Being smarter than our children may feel nice around the dinner table once in awhile, but do we really want our kids going out into the world with less smarts than we have? Do we want them to have less earning power than we do?
Businesses go where they find smart people. The smarter the people, the more businesses pay. Do we want businesses going elsewhere to give high paying jobs to someone else’s children and grandchildren in other states? In other countries? We must invest in education now or embrace that kind of a future.
In addressing legislators this week, University of Utah President Michael Young put it another way. “Twenty years from now, do we want to have terrific prisons and terrible universities?” President Young asked. College and university presidents painted a picture of enrollment caps, slashed programs and research, larger classes and other preludes to mediocrity. Salt Lake Community College President Cynthia Bioteau has described it as cutting to the bone. These aren’t exaggerations. Business leaders know that quality suffers when we don’t invest enough to cover the basics.

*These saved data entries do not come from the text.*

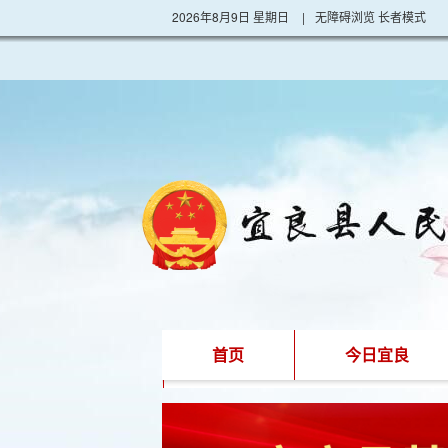
2026年8月9日 星期日
|
无障碍浏览
长者模式
首页
今日宜良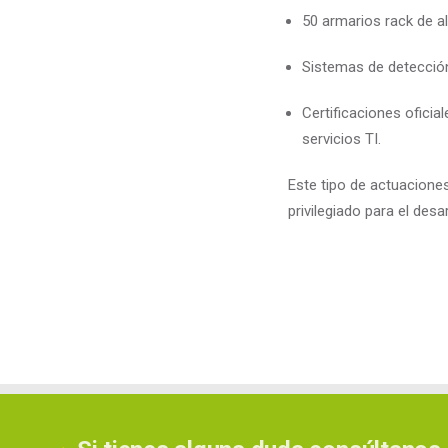
50 armarios rack de al
Sistemas de detección
Certificaciones oficia
servicios TI.
Este tipo de actuaciones
privilegiado para el des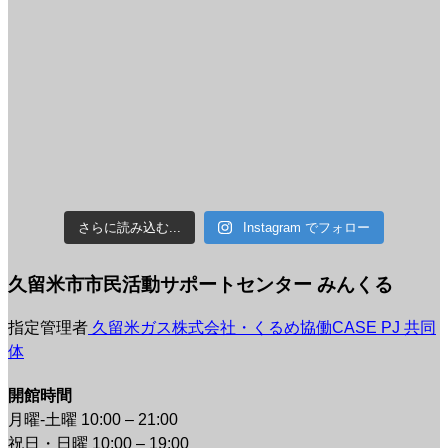
さらに読み込む...
Instagram でフォロー
久留米市市民活動サポートセンター みんくる
指定管理者
久留米ガス株式会社・くるめ協働CASE PJ 共同
体
開館時間
月曜-土曜 10:00 – 21:00
祝日・日曜 10:00 – 19:00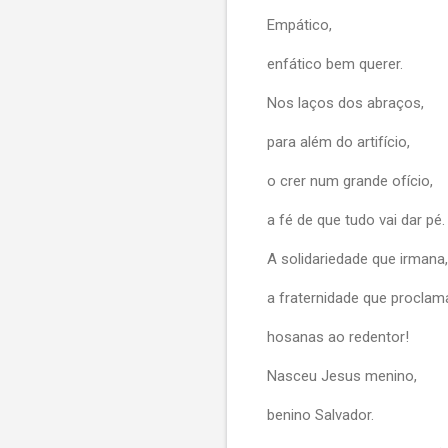
Empático,
enfático bem querer.
Nos laços dos abraços,
para além do artifício,
o crer num grande ofício,
a fé de que tudo vai dar pé.
A solidariedade que irmana,
a fraternidade que proclam
hosanas ao redentor!
Nasceu Jesus menino,
benino Salvador.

In public schools, not investing means not laying the foundation for higher education as an option. I talked to a grandmother last week whose grandson attends a kindergarten class in the southwest valley with 53 students. Does anyone think 53 children can learn to read from one teacher? No five year old I know would thrive in such an environment. Some children have the safety net of parents who read to them at home. But more and more of our children don’t have that luxury. Many go home to parents who don’t speak English. Our minority population is expanding dramatically. By 2050, Utah’s population will consist of 30 percent minorities. We must find a way for all our children to achieve success.
We have under-invested in education for many years. The consequences are starting to show. Only 25 percent of Utah students who take the ACT meet the benchmark score that predicts they will earn Cs in college. This means paying for remediation in college, or worse yet, never acquiring the skills they need to achieve success.
We are well aware that the Commissioner of Higher Education and the Superintendent of Public Education have agreed to budget reductions. From the business community, we ask the Legislature to do more. Our future is at stake.
The Salt Lake Chamber has organized a coalition of business leaders to build our workforce and our economy. Our purpose is simple: Improve educational outcomes. For a prosperous 21st century economy, we need more and better-prepared high school graduates, more students getting postsecondary training and college degrees. We must improve outcomes for our skyrocketing minority population. Yes, improvements can be made in the way education is delivered. We must hold our educators accountable to innovate and improve, just as we do in business. And businesses know that providing the resources to make things happen goes hand-in-hand with holding people accountable to generate results.
Like the private sector donors who enabled Weber State University to launch the Dream Weber free tuition program this week, the public sector must invest in education, our future workforce and our future economy. Let’s keep public and higher education whole this budget year, and think long-term about investment and innovation that will improve our educational outcomes. Let’s make sure that Utah businesses hire our children and grandchildren, and that businesses from other states make the Utah choice as well.
The Legislative session is a long and difficult process. Thanks to great leadership, the Utah Legislature has a great track record of managing our state budget prudently and positioning Utah for economic success. Now, more than ever, we need legislators to make the right choices for Utah’s future.